Jeff Bezos, founder and CEO of e-commerce behemoth Amazon, has decided to use his personal fortune to purchase the Washington Post newspaper for $250 million. The news falls hard upon the announcement that another iconic American paper — the Boston Globe — was sold to John W. Henry, the billionaire owner of baseball’s Boston Red Sox. And world-famous investor Warren Buffett has spent the past couple of years buying up newspapers such as the Winston-Salem Journal and the Richmond Times-Dispatch.
None of these men are fools. In fact, they’re three of the most successful businessmen in America. So it comes as a surprise that they’d spend their hard-earned millions on a business model that’s in such disarray. According to the Pew Research Center, for every $16 newspapers are losing in print revenue, they gain just $1 in digital revenue.
In other words, it is an industry in rapid decline. So why are some of America’s sharpest businessmen falling over themselves to get a piece? Of the three, Buffett has the clearest case. In his most recent letter to Berkshire Hathaway shareholders, Buffett explained his interest in the newspaper business, arguing that though the industry as a whole is in serious trouble, there’s still room for newspapers with monopoly businesses in small towns, as long as they stick to delivering local news that readers can’t find anywhere else.
The Boston Globe and the Washington Post certainly don’t fit this description, however. They’re both big-city broadsheets with large cost structures and, until recently at least, aspirations for covering global events and, for the Post in particular, setting the national political agenda. As such, both are beset by intense competition. The Post, for instance, competes with countless bloggers, national newspapers like the New York Times, online political organs like Politico, and does it all while losing millions of dollars per year — $54 million in 2012, in fact.
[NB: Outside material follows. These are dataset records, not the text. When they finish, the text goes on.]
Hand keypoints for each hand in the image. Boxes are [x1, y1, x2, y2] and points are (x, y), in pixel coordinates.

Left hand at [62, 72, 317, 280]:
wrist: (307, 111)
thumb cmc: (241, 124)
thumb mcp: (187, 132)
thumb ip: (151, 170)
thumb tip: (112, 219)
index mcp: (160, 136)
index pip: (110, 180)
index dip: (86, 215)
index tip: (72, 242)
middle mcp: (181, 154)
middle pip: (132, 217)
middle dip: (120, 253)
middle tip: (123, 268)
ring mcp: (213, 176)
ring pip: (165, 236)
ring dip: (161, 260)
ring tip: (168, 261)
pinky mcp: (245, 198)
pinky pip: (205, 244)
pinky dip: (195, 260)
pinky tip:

The Boston Globe’s financials aren’t broken out in public, but according to industry reports, the paper’s revenue has been falling at a pace of about 7% a year and its print circulation even faster, at about 9% a year.
So why is a guy like Bezos — who’s made his billions by eviscerating business models that hadn’t the foresight to adapt to the Internet — buying such a quintessentially pre-Internet company? One would assume that a man of his track record would be looking to shake things up and find profits in this long-declining industry. But his letter to Washington Post employees tells a different story. Writes Bezos:
So, let me start with something critical. The values of the Post do not need changing. The paper’s duty will remain to its readers and not to the private interests of its owners. We will continue to follow the truth wherever it leads, and we’ll work hard not to make mistakes. When we do, we will own up to them quickly and completely.
I won’t be leading the Washington Post day to day. I am happily living in ‘the other Washington’ where I have a day job that I love. Besides that, the Post already has an excellent leadership team that knows much more about the news business than I do, and I’m extremely grateful to them for agreeing to stay on.
This doesn’t exactly sound like words of a man who is looking to radically change what the Post is doing. He goes on to write, “Journalism plays a critical role in a free society, and the Washington Post — as the hometown paper of the capital city of the United States — is especially important.”
These are the words not of a pitiless capitalist, it would seem, but of a philanthropist who’s committing his money to protect a public good. Of course even philanthropists don’t give their money away entirely without regard to their own self-interest. Ownership of a major American newspaper will give Bezos even more access to America’s political and intellectual class, and will give him forum in which to push his own political views (Bezos is a supporter of gay marriage and other libertarian causes).
So whether you’re a Warren Buffett who’s picking up newspapers for profit, or a Jeff Bezos whose motives appear to be more complicated, the fact remains that newspapers still play a significant if waning role in American life. And even if fewer Americans are willing to drop a dollar on an issue each morning, that might not matter for as long as the Jeff Bezoses and John Henrys of the world are willing to spend millions.